▸ Okuma Metni
----------
6098 s. Türk Borçlar Kanunu’nda (TBK) sadakat ve özen borcu, vekilin vekil edene karşı en önde gelen borcu kabul edilmiş ve 506. maddesinde (818 s. Borçlar Kanunu’nun 390.) maddesinde aynen; “Vekil, vekâlet borcunu bizzat ifa etmekle yükümlüdür. Ancak vekile yetki verildiği veya durumun zorunlu ya da teamülün mümkün kıldığı hâllerde vekil, işi başkasına yaptırabilir.
Vekil üstlendiği iş ve hizmetleri, vekâlet verenin haklı menfaatlerini gözeterek, sadakat ve özenle yürütmekle yükümlüdür.
Vekilin özen borcundan doğan sorumluluğunun belirlenmesinde, benzer alanda iş ve hizmetleri üstlenen basiretli bir vekilin göstermesi gereken davranış esas alınır.” hükmüne yer verilmiştir. Bu itibarla vekil, vekil edenin yararına ve iradesine uygun hareket etme, onu zararlandırıcı davranışlardan kaçınma yükümlülüğü altındadır. Vekâletin kapsamı, sözleşmede açıkça gösterilmemişse, görülecek işin niteliğine göre belirlenir. (TBK’nın 504/1) Sözleşmede vekaletin nasıl yerine getirileceği hakkında açık bir hüküm bulunmasa veya yapılan işlem dış temsil yetkisinin sınırları içerisinde kalsa dahi vekilin bu yükümlülüğü daima mevcuttur. Hatta malik tarafından vekilin bir taşınmazın satışında, dilediği bedelle dilediği kimseye satış yapabileceği şeklinde yetkili kılınması, satacağı kimseyi dahi belirtmesi, ona dürüstlük kuralını, sadakat ve özen borcunu göz ardı etmek suretiyle, makul sayılacak ölçüler dışına çıkarak satış yapma hakkını vermez. Vekil edenin yararı ile bağdaşmayacak bir eylem veya işlem yapan vekil değinilen maddenin son fıkrası uyarınca sorumlu olur. Bu sorumluluk BK’de daha hafif olan işçinin sorumluluğuna kıyasen belirlenirken, TBK’de benzer alanda iş ve hizmetleri üslenen basiretli bir vekilin sorumluluğu esas alınarak daha da ağırlaştırılmıştır.
----------
▸ Girdi Verileri
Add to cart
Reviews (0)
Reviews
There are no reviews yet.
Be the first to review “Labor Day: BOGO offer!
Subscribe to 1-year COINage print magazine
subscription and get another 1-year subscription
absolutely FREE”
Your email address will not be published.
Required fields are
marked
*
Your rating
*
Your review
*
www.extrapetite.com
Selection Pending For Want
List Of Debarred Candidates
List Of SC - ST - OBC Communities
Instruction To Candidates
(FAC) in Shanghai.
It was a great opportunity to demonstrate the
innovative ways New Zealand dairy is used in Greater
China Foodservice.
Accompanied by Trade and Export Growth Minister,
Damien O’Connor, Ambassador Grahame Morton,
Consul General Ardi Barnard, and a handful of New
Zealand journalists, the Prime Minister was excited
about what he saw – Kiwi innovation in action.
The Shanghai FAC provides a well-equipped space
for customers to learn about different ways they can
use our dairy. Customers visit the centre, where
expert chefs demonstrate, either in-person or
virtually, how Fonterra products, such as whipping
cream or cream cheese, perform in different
----------
▸ Görev Gereklilikleri
**A)** Vekilin sadakat ve özen borcunu anlatan metni iki cümleyle özetleyin.
**B)** Vekilin sadakat ve özen borcunu ele alan metni son cümlesinden sonra sürdürün.
Kayıtların okuma metniyle hiçbir ilgisi yoktur.

▸ Alıştırma Cevapları
**A)** Türk Borçlar Kanunu'nun 506. maddesine göre vekil, vekâlet borcunu bizzat ifa etmek ve üstlendiği işleri vekâlet verenin haklı menfaatlerini gözeterek sadakat ve özenle yürütmekle yükümlüdür. Sözleşmede açık hüküm olmasa da bu yükümlülük daima mevcuttur ve vekil edenin yararıyla bağdaşmayan işlem yapan vekilin sorumluluğu, BK'de işçinin daha hafif sorumluluğuna kıyasen belirlenirken TBK'de basiretli bir vekilin sorumluluğu esas alınarak ağırlaştırılmıştır.

**B)**
Öte yandan, vekil ile sözleşme yapan kişi 4721 s. Türk Medeni Kanunu’nun (TMK) 3. maddesi anlamında iyi niyetli ise yani vekilin vekalet görevini kötüye kullandığını bilmiyor veya kendisinden beklenen özeni göstermesine rağmen bilmesine olanak yoksa, vekil ile yaptığı sözleşme geçerlidir ve vekil edeni bağlar. Vekil vekalet görevini kötüye kullansa dahi bu husus vekil ile vekalet eden arasında bir iç sorun olarak kalır, vekil ile sözleşme yapan kişinin kazandığı haklara etkili olamaz.
Ne var ki, üçüncü kişi vekil ile çıkar ve işbirliği içerisinde ise veya kötü niyetli olup vekilin vekalet görevini kötüye kullandığını biliyor veya bilmesi gerekiyorsa vekil edenin sözleşme ile bağlı sayılmaması, TMK’nin 2. maddesinde yazılı dürüstlük kuralının doğal bir sonucu olarak kabul edilmelidir. Söz konusu yasa maddesi buyurucu nitelik taşıdığından hakim tarafından kendiliğinden (resen) göz önünde tutulması zorunludur. Aksine düşünce kötü niyeti teşvik etmek en azından ona göz yummak olur. Oysa bütün çağdaş hukuk sistemlerinde kötü niyet korunmamış daima mahkum edilmiştir. Nitekim uygulama ve bilimsel görüşler bu yönde gelişmiş ve kararlılık kazanmıştır.
6.2.2. Öte yandan; 4721 Sayılı Türk Medeni Kanunu’nun ( TMK) 6. maddesine göre, “ Kanunda aksine bir hüküm bulunmadıkça, taraflardan her biri, hakkını dayandırıdğı olguların varlığını ispatla yükümlüdür.”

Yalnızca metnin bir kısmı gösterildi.